Friday, July 4, 2014

There's No Place Like Home

Last night was the night of the fireworks at the county fairgrounds near my home.  My apartment building is on a slight hill and there is a great view of the fireworks from the front lawn, or so I'm told.  Last year, Isaac and I stayed in the house.  He was a bit nervous during the fireworks but not too bad.  I thought this year, we'd try going outside with all our neighbors to watch.  I expected him to be a bit uncomfortable but I thought it would be manageable.

I was wrong.  Isaac had a great time waiting for the fireworks to begin because all his friends and a bunch of people he didn't know but quickly made friends with were hanging out outside.  He got plenty of pets and kisses and had a wonderful time.

Then the fireworks started.  Isaac tried to bolt.  It was all I could do to hang on to the leash.  He practically dragged me to the front door.  Once we got inside the lobby of our building, he managed to pull the leash out of my hand.  He ran to the elevator and waiting impatiently for me to get there, to push the button and for the door to open.  On the ride upstairs, he huddled against my leg, shaking.  I felt terrible that he was so scared.  Once we got upstairs, he pulled me down the hallway to our door and waited impatiently for me to unlock it.

Once we got inside, he seemed a bit better.  He lay down in a corner of the living room and I sat beside him for a minute, petting him and telling him it was OK.  I didn't want to end up reinforcing the idea that the fireworks were actually dangerous, though, so after a minute I moved to the couch and got on my laptop.

He looked tense until the fireworks ended, then seemed all right.  Cayenne, on the other hand, was already hiding under the bed when Isaac and I got back to the apartment (as I knew she would be) and she did not come out for more than an hour after they ended.  Apparently she got hungry and decided to chance it.

I felt bad that Isaac was so scared and I certainly won't take him out again to see fireworks.

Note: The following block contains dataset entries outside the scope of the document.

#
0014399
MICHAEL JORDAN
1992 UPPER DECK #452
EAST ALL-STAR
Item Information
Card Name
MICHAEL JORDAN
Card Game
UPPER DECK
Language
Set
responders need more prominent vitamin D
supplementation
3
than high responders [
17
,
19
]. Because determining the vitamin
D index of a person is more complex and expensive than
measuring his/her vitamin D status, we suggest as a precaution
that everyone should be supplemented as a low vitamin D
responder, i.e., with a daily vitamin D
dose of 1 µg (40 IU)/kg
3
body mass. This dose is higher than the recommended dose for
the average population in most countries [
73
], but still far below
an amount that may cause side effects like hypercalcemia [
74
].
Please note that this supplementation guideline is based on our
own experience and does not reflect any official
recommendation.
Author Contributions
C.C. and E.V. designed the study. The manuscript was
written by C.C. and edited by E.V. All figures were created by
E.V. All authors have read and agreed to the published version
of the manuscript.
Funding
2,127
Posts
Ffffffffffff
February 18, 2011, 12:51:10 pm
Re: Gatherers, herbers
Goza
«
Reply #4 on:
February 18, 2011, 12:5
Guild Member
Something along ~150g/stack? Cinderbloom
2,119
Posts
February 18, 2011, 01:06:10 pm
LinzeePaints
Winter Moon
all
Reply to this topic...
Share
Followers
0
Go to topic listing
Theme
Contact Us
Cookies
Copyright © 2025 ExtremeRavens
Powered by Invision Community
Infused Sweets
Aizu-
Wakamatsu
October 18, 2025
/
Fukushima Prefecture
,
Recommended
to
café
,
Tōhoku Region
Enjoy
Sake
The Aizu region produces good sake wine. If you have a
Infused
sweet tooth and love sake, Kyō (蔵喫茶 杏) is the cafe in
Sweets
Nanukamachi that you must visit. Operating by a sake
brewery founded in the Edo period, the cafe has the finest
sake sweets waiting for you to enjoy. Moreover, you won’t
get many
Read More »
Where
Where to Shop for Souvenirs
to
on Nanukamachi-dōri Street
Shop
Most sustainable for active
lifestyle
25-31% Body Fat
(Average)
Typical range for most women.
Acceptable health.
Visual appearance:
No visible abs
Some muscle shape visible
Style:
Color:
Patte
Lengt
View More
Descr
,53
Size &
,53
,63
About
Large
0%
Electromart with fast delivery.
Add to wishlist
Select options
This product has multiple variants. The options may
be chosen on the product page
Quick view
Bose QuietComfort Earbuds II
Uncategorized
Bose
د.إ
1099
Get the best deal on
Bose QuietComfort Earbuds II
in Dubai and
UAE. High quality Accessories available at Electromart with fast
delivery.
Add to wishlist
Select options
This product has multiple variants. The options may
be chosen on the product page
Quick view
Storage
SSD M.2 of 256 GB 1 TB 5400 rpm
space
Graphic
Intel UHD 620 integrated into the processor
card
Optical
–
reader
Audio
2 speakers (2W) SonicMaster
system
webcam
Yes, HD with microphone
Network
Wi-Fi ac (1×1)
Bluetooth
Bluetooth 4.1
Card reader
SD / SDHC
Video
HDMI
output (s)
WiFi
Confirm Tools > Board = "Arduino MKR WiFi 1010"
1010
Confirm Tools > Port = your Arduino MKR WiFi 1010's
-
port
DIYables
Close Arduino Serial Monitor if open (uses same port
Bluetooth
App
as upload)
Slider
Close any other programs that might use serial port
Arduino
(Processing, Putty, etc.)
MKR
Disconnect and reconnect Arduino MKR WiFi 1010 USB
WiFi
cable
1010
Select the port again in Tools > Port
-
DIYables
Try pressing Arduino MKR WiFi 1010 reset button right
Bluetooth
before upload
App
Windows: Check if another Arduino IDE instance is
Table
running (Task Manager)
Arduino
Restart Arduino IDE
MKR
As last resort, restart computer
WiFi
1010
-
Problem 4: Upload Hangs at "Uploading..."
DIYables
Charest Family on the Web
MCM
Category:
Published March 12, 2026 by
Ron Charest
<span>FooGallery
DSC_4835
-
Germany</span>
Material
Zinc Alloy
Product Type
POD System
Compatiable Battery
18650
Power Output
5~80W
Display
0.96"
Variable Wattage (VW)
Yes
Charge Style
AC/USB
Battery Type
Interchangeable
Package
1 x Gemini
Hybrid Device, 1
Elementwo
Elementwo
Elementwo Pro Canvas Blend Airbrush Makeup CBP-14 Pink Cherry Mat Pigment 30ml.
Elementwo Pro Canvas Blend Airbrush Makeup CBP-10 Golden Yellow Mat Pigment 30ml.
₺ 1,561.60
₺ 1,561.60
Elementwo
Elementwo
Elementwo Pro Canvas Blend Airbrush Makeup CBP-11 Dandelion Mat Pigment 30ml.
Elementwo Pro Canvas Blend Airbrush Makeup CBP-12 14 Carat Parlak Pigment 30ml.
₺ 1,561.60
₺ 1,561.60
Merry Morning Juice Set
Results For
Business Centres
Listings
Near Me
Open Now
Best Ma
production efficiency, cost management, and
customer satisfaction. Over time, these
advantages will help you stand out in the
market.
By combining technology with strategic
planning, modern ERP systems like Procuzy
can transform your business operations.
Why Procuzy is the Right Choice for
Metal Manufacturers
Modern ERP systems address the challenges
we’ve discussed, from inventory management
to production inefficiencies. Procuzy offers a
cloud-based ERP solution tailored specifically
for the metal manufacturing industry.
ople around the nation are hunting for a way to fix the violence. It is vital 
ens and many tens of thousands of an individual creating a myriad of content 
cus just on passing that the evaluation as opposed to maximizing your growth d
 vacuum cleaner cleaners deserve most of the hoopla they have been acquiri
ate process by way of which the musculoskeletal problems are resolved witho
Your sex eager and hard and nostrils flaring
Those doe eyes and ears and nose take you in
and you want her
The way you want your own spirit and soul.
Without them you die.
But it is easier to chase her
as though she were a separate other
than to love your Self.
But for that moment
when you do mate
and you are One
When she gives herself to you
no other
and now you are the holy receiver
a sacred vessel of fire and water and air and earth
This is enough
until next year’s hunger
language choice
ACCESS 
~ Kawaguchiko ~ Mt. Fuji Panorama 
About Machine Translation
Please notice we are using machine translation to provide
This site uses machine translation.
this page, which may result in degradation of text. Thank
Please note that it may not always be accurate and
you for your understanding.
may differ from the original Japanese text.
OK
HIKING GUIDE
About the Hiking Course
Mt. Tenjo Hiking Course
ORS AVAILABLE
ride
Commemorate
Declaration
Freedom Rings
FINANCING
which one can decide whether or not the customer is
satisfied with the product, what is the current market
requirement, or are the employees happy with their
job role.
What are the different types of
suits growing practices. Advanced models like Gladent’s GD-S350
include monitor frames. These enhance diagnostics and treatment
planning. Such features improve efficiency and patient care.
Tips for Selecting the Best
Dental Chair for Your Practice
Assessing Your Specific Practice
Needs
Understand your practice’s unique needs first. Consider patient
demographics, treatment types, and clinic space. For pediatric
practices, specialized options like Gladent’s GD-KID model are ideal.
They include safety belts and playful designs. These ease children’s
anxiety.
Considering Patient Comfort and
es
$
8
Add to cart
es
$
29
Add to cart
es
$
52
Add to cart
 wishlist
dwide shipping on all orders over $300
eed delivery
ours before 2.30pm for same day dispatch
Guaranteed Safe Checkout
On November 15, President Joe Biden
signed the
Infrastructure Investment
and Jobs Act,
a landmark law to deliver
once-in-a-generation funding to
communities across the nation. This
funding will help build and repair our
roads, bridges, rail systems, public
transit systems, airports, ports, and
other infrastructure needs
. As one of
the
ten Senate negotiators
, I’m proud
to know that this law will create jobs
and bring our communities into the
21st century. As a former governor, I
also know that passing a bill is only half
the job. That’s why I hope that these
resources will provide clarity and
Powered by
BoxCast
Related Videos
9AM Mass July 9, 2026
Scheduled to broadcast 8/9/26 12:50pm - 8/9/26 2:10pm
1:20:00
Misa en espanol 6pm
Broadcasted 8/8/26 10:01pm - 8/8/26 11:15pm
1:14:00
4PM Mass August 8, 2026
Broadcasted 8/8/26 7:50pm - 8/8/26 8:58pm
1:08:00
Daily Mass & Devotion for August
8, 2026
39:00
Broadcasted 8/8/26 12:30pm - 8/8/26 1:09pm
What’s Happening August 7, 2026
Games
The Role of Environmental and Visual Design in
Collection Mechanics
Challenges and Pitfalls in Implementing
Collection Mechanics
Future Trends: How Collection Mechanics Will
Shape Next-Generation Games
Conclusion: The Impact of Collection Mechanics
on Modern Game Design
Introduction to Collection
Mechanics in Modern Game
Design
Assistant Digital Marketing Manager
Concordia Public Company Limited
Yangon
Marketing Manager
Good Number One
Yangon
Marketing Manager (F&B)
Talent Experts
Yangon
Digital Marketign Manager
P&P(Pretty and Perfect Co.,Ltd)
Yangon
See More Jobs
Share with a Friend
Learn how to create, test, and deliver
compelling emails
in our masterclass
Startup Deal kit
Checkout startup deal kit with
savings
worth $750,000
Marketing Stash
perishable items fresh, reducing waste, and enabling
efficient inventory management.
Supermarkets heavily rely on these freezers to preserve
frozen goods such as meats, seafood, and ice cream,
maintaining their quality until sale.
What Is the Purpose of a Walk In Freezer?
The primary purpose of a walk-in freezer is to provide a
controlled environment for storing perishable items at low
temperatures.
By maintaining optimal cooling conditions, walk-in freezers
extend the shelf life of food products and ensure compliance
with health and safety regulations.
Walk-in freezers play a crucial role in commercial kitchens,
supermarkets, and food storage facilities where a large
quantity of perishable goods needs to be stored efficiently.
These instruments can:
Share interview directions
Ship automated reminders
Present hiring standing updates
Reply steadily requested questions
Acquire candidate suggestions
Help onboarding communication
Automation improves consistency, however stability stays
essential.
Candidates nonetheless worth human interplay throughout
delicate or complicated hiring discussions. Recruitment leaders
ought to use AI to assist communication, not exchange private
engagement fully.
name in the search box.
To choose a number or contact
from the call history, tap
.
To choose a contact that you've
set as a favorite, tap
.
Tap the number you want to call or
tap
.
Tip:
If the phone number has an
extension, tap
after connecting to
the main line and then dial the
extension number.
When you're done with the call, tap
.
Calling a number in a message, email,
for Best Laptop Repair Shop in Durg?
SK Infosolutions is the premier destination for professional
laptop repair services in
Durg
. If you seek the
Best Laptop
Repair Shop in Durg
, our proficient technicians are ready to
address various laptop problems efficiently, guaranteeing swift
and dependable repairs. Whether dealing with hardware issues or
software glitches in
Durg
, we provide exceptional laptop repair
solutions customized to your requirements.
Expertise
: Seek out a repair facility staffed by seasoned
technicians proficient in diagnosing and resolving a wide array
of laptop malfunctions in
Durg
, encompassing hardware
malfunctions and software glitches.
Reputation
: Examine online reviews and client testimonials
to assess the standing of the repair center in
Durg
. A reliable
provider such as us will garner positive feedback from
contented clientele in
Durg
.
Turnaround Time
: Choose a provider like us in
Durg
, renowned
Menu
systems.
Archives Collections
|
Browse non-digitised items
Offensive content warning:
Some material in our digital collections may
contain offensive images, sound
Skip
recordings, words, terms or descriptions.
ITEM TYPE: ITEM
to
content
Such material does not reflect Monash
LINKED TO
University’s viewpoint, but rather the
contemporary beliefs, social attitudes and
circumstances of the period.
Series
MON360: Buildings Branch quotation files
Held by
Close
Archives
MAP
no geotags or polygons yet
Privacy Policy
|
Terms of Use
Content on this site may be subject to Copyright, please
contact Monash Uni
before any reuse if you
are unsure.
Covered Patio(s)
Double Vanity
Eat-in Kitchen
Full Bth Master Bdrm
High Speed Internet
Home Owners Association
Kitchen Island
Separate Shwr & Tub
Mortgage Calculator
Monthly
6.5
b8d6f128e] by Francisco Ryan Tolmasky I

However, I found it interesting, and kind of sweet, that he apparently felt his home was the safest place he could be.  He didn't just want to get in the building to hide somewhere.  He wanted to be in his house.  And while he was still nervous, he felt a lot better once he got inside the house.  I'm glad Isaac feels safe here.  I'm glad he thinks home is a place he can go to be safe.